Q. Do you believe that at least in part, the real-estate “delirium” had some grounding in traditional Irish views of property – for example, the historical fact that for centuries, even owning a small plot was denied so many in Ireland?
A. I do think that there’s some validity to the theme that land is historically it for the Irish. When you break Irish confidence in property, you’re hitting deep at the very spirit of the Irish. Still, I refuse to accept any so-called gospel truth about the so-called Irish character. I do believe that confidence doesn’t come naturally to Ireland – for reasons historical, cultural, social, and religious. It’s complicated stuff. I also believe that in Ireland there’s still a sense of wonder, versus the weariness and outright cynicism in so many other places.
Q. Have you found that there are some in Ireland who blame the U.S. for the collapse?

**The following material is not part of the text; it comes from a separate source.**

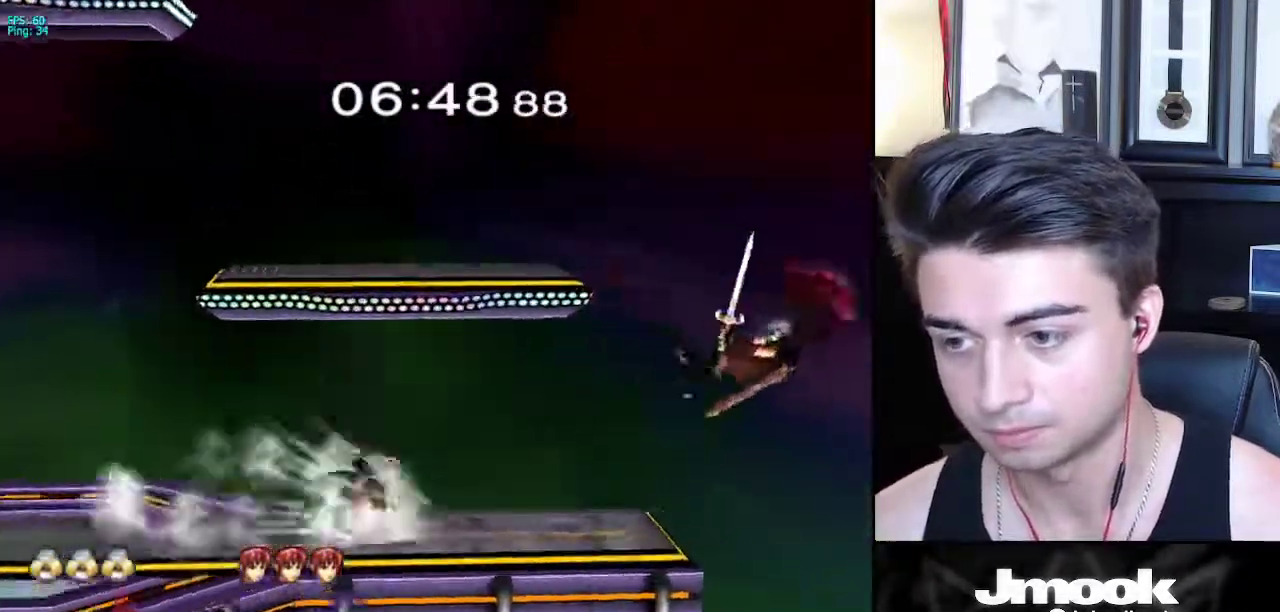
{"buttons": [], "left_stick": "center", "right_stick": "center", "events": [[33, "Y", "up"], [33, "left_stick", "center"], [67, "B", "down"], [150, "B", "up"]]}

A. Actually, I’ve found that there’s very little blame on the U.S. Instead, the Irish have this national sense of “what did we do wrong, where did we go wrong?” The middle-class understands that they bought into this. Many in Ireland believe that the U.S. is the only one that can lead everyone out of this mess.
Q. Do you still feel like a bit of an outsider and still somewhat impartial observer, or more someone with an Irish sensibility?
A. I’m a person between two worlds – not fully an outsider. I think that I grow more Irish every day, but will never be as Irish as someone born there. As a writer and observer, it perhaps allows a bit more acuity.
Ireland Unhinged: Encounters with a Wildly Changing Country, by David Monagan; Council Oak Books; ISBN 978-1-57178-252-6; hardcover; 286 pages; $28.